The task -
Copy out every entry precisely.

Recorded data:
--- START ---

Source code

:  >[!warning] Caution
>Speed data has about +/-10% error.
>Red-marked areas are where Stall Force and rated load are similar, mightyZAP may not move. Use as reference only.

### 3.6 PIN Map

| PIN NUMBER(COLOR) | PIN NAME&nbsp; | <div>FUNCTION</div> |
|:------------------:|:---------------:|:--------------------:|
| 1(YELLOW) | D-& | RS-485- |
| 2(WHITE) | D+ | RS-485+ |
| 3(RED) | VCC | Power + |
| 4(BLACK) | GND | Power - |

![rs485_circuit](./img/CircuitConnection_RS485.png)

--- END ---

Task output -
Source code

:  >[!warning] Caution
>Speed data has about +/-10% error.
>Red-marked areas are where Stall Force and rated load are similar, mightyZAP may not move. Use as reference only.

### 3.6 PIN Map

| PIN NUMBER(COLOR) | PIN NAME&nbsp; | <div>FUNCTION</div> |
|:------------------:|:---------------:|:--------------------:|
| 1(YELLOW) | D-& | RS-485- |
| 2(WHITE) | D+ | RS-485+ |
| 3(RED) | VCC | Power + |
| 4(BLACK) | GND | Power - |

![rs485_circuit](./img/CircuitConnection_RS485.png)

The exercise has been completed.